We have also visited the recycling centre in Rådalen. The waste to energy – plant there is owned by BIR (Bergen Intekommunale Renovasjonsselskap). BIR is responsible for collecting garbage in 9 municipalities in Hordaland, including Bergen. The plant produces energy by using the heat created when burning garbage to vaporize water. When vaporized, the water expands and the resulting pressure is used to create motion in a turbine, which generates electricity. After moving through the turbine, the still hot steam is used to heat water, which is then sent through isolated tubes to buildings in Bergen. Examples of buildings connected to this water heating network, are Haukeland Hospital, BHG and the student apartments in Grønneviksøren.
A large amount of ashes are produced when burning garbage. These ashes contain large amounts of metal and melted glass. These materials are separated from the ashes and recycled. Several poisonous and polluting gasses and large amounts of hazardous particles are released into the air when burning the garbage. The waste to energy plant has one of the most effective air cleaning systems in the world. The first step of the cleaning process is adding ammonia to the smoke. The dangerous NOx gasses in the smoke will then react with the ammonia, leaving water and nitrogen gas. After this lime (note: note citrus fruit) and active carbon is added to the smoke. Heavy metals in the smoke are “captured” by the large surface of the active carbon, and different types of acid react with the limestone. The remaining dust is the filtered. In the end the air is showered with water. Simple but effectively, the last remaining pollution is captured by the water, which is easier to clean. The filtered limestone and active carbon as well as the ashes not recycled is sent to an island outside Oslo and stored beneath the surface.
The energy consumption of Amalie Skram is reduced due to modern heating and energy saving systems, such as water heating and modern isolation techniques. The advantage using water heating is that heat can be transferred to buildings from local industry. The surplus heat from industrial processes is used to heat water which then is sent through tubes to buildings. These tubes need an effective isolation so that the water keeps warm. Smaller tubes are linking buildings to the main tube. Upon reaching a building, the water is sent through non-isolated tube in walls, floors etc. The heat will then escape from the water into the rooms of the building. In Bergen, heat from the recycling centre BIR is transferred in this way.
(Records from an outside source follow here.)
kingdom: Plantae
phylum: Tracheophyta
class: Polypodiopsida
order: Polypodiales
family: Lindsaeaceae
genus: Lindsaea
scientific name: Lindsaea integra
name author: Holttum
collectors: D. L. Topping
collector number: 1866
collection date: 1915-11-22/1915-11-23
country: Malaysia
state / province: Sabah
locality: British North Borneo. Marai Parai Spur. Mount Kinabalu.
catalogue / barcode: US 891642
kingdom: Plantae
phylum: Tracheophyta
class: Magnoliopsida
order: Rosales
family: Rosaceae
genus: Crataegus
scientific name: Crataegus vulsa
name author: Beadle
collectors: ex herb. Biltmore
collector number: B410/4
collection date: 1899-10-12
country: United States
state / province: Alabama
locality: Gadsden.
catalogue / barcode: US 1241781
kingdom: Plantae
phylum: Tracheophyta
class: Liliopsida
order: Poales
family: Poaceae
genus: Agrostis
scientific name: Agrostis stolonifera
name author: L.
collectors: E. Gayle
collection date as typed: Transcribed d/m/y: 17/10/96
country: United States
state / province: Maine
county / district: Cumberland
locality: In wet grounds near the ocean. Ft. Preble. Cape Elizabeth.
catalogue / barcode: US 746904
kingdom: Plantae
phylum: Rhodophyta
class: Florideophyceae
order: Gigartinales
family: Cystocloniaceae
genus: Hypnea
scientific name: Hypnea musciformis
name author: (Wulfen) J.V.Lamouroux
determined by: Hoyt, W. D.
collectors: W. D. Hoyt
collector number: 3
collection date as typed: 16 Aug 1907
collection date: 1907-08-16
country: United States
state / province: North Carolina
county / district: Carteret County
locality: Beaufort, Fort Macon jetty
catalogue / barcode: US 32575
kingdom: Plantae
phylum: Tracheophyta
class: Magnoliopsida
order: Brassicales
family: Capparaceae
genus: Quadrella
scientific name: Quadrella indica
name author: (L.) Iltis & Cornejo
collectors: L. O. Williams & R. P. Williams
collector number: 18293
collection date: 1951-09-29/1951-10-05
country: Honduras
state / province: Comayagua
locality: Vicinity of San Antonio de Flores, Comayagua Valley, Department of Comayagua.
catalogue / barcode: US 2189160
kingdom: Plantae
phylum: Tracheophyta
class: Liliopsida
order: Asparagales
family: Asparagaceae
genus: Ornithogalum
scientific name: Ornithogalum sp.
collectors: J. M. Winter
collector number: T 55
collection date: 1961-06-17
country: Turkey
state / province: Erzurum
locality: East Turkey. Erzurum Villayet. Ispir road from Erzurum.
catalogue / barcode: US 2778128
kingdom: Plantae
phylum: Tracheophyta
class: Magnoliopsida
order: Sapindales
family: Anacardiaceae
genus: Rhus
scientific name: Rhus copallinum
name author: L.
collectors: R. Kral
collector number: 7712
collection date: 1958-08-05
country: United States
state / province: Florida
At Heinrich-Hertz Schule, solar panels have been placed on the roof to help supply the School with electricity. They are not effective enough to cover the energy consumption of the entire school, but it certainly does its part in lowering the costs and environmental impact. The teachers, as well as the students, are themselves inclined to take measures to save energy when they are at the school.
After working together with the students from Heinrich Hertz Schule, we have learned a lot about projects and political measurers concerning eco-buildings in Bergen. After several excursions and a lot of hard work, we are now able to answer our question. By improving the isolation of new buildings, the energy consumption may be halved. Examples of this are the student apartments in Grønneviksøren. These apartments have an improved isolation reducing the amount of energy used for heating. These apartments are also connected to a garbage tunnel system and are heated through the water heating system, using heat from the waste to energy plant which is sent to the city through isolated tubes. This system is providing heat to many important buildings in Bergen, including BHG. The electricity that would otherwise be used for heating may now be used for other purposes. The local government are making these eco-building projects possible by supporting environment-friendly projects.